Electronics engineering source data
::::
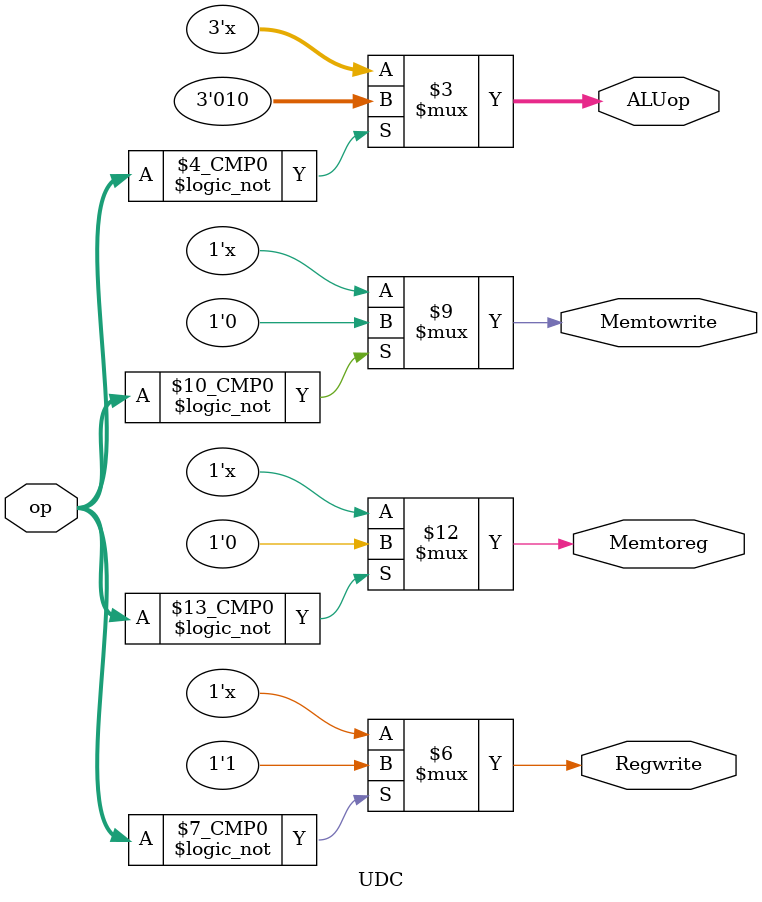
<source format=v>
`timescale 1ns/1ns

module UDC(
     input [5:0]op,
	 output reg Memtoreg,
	 output reg Memtowrite,
	 output reg[2:0]ALUop,
	 output reg Regwrite
);

always @*
begin
     case(op)
	     6'b000000: 
		 begin
		     Memtoreg =0;
			 Memtowrite =0;
			 Regwrite = 1;
			 ALUop = 3'b010;
		 end

     endcase
		 
end

endmodule


</source>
::::
Scan the records for lines that hold "output", and reproduce each one you find.

	 output reg Memtoreg,
	 output reg Memtowrite,
	 output reg[2:0]ALUop,
	 output reg Regwrite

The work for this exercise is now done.